▶ **Task item**
Provide the records once more, identical to the original.

======== Data excerpts ========

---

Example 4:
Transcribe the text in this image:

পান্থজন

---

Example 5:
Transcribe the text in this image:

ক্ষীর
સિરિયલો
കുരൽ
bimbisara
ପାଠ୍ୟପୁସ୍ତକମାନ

========

▶ **Exercise answer**
---

Example 4:
Transcribe the text in this image:

পান্থজন

---

Example 5:
Transcribe the text in this image:

ক্ষীর
સિરિયલો
കുരൽ
bimbisara
ପାଠ୍ୟପୁସ୍ତକମାନ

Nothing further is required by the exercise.